Ecological data is essential for scientists to be able to understand the complexities of nature and for decision makers to make informed decisions about protecting and utilizing our natural resources. However no one knows how much ecological data is out there being produced or will be produced in the near future.
Although no one has attempted to quantify the amount of data in the ecological field, not even the scientific field for that matter, a few attempts have been made to quantify the amount of information out there in general.
The first study that attempted to estimate the amount of information was Michael Lesk who presented an outline of how one could estimate information. Using byte as his unit of measurement, he provided general estimates for various categories of information channels such as Cinema, Images, Broadcasting, Sound, Telephony, and the Web totaling a few thousand petabytes of information (Lesk, 1997).
A more thorough investigation of information came from UC Berkeley when in 2000 and 2003, Lyman and Varian conducted a study to estimate US and world information. Also using bytes as the unit of measurement, Lyman and Varian estimated a snapshot amount of “original” information created from four main categories; Paper, Film, Optical, Magnetic, in great detail (Lyman and Varian, 2000; Lyman and Varian, 2003). Most notably, the study found that Print, film, magnetic and optical storage media produced 5 exabytes of new information in 2002. Ninety-two percent of new information is stored on magnetic media, mainly hard disks. Film represented 7% of the total, paper 0.01%, and optical media 0.002% (Lyman and Varian, 2003). Because of the wide use of the hard drive and servers, the study estimated that an average single use computer can store 20GB and therefore 200MB of original data constitutes 1% of disk capacity. Also servers which provide disk space for a group of information contributing users, were estimated to contain 35% of new information (Lyman and Varian, 2003). The study pointed out a few major challenges of estimating information which include the problem of redundancy or duplication of information,, compression tactics that influence byte storage estimates, information storage versus information flows, information growth rates, and uncertainty (Lyman and Varian, 2000; Lyman and Varian, 2003).
Following the Lyman and Varian’s study, we could assume that ecological information will usually be stored in the form of print and magnetic media. Film and optical may contribute to the overall amount of information but it could be assumed that this information has already been converted into magnetic or will be in the near future.

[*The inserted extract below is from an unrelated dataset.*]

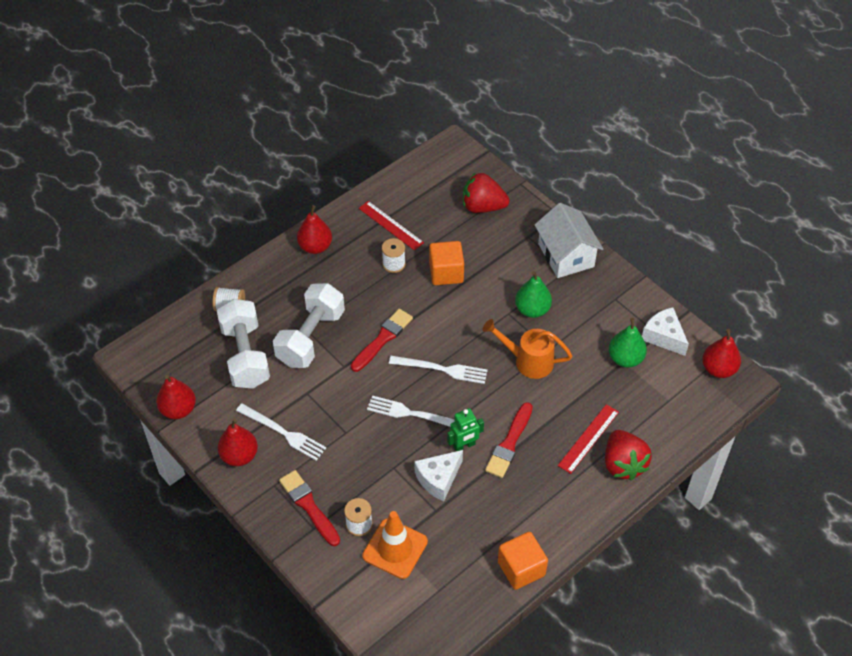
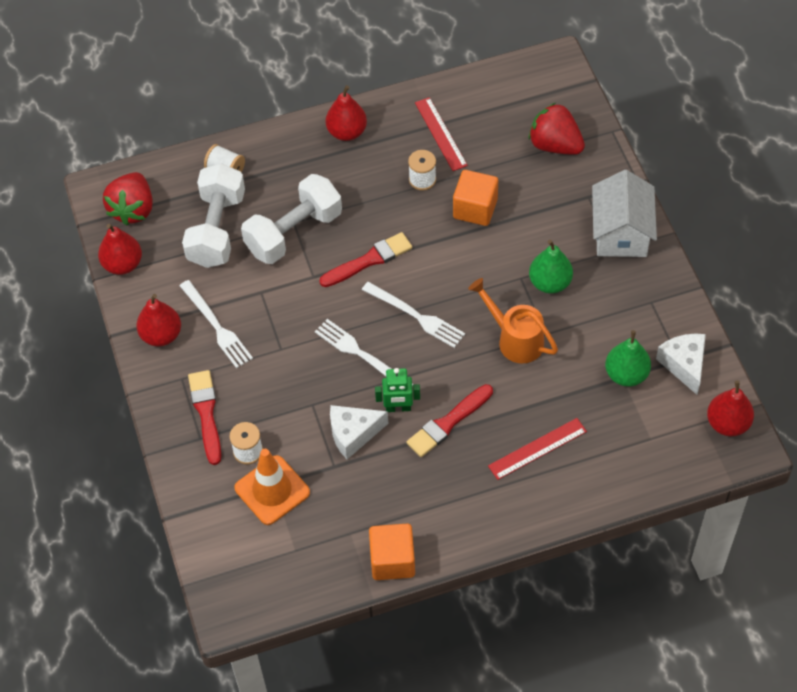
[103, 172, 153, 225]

Starting in 2007, the EMC Corporation hired the research firm, International Data Corporation (IDC) to conduct an industry study on the size of the “Digital Universe” which was defined to be the information that is either created or captured in digital form only and then replicated. This means that the study estimated the global hardware capacity which was “all the empty or usable space on hard drives, tapes, CDs, DVDs, and memory (volatile and nonvolatile) in the market” (IDC, 2008). The study estimated the digital universe to be 161 exabytes and was expected to grow to 988 exabytes by 2010, representing a compound annual growth rate of 57% (IDC, 2007). A year later, the IDC revised its estimate to be 281 exabytes in 2007 and predicted the amount of exabytes by 2011 to be 1,800 exabytes (ten times the amount in 2006), also representing a compound annual growth rate of 60% (IDC, 2008). In later reports, the IDC continued to estimate the digital universe asserting that it reached 487 exabytes in 2008 (IDC, 2009) and will grow to 1.2 million petabytes in 2010 (IDC, 2010). The 2010 IDC study also predicted that between 2009 and 2020, the information in the Digital Universe will grow by a factor of 44 (IDC, 2010).

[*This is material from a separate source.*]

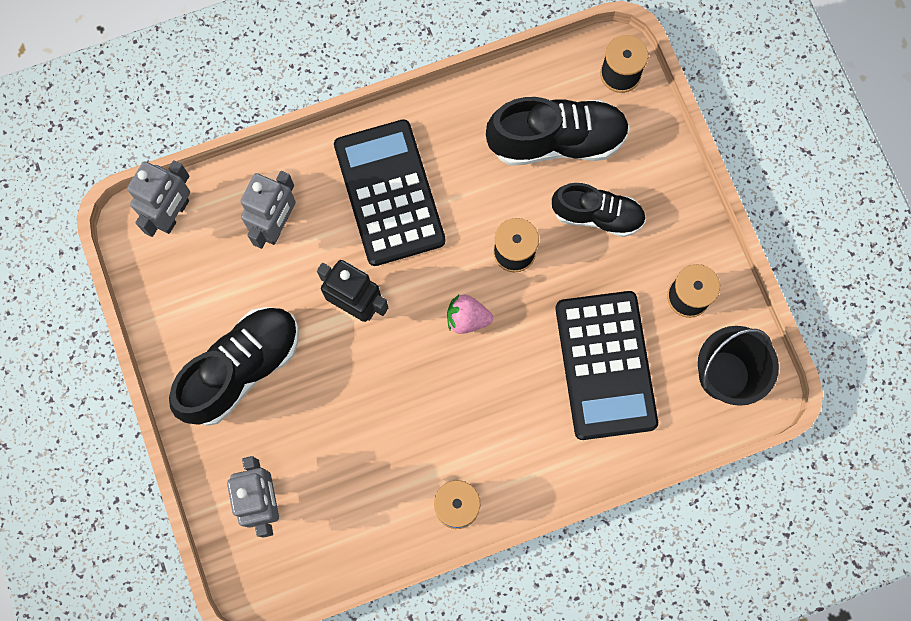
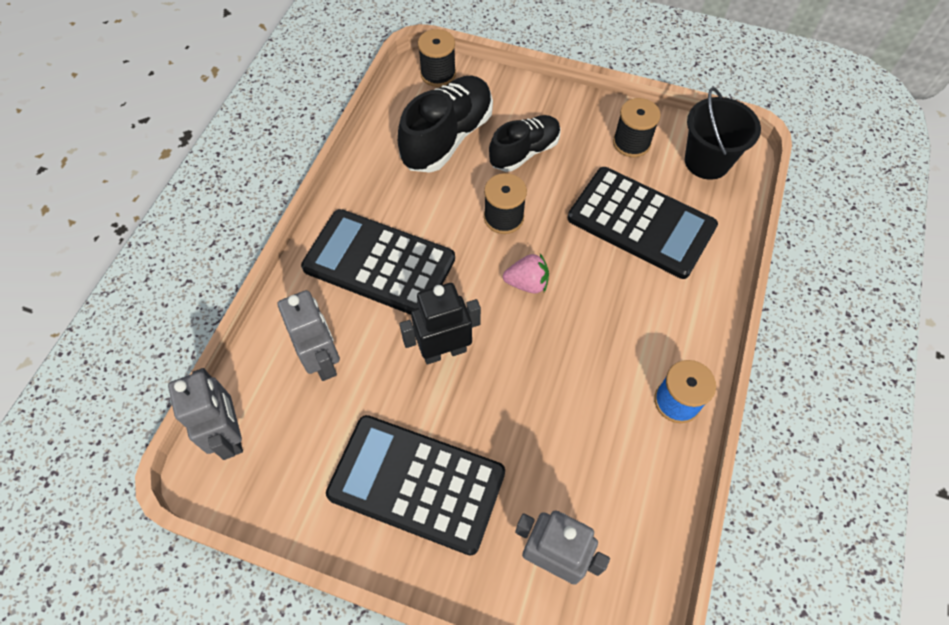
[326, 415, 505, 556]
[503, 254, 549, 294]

Again in 2007, researchers at UC San Diego estimated looked at how much information was consumed in a household setting. Using three units of measurements (bytes, hours, words) the study indentified the main media sources of household information consumption which totaled to 3.6 zettabyes. It is important to note that the study had a very different definition of information compared to the Berkeley study. This study considered information to be the flows of data delivered to people rather than the generation of original data and therefore included redundant information which explains the monstrous estimate. Additionally, the research group conducted case studies to identify key trends and indicators for data growth in various research fields. Using researchers from MIT in different fields, these case studies defined the types of data researchers produced and roughly estimated how much data they produced in a year (HMI Case Studies, 2009). Some major points from these case studies, was how variable data generation was in each field, the culture of each scientific field, and the individual stances researchers to data retention, data reuse, and data sharing.
The latest study was conducted by Hilbert and Lopez who focused on the handling capacity of information worldwide. While choosing not to account for redundancy, the study estimated storage capacity, communication capacity, as well as computation capacity for both analog and digital information over two decades (1986-2007) (Hilbert and Lopez, 2011). While concluding that natural information processing is still relatively large in comparison, the world’s technological information processing capacities are growing exponentially (Hilbert and Lopez, 2011).
These various studies though related to our research question have different definitions of what data and information is as well as what they did or did not decide to include in their studies. This will be a major challenge to this project in deciding how to define ecological data as well as the scope.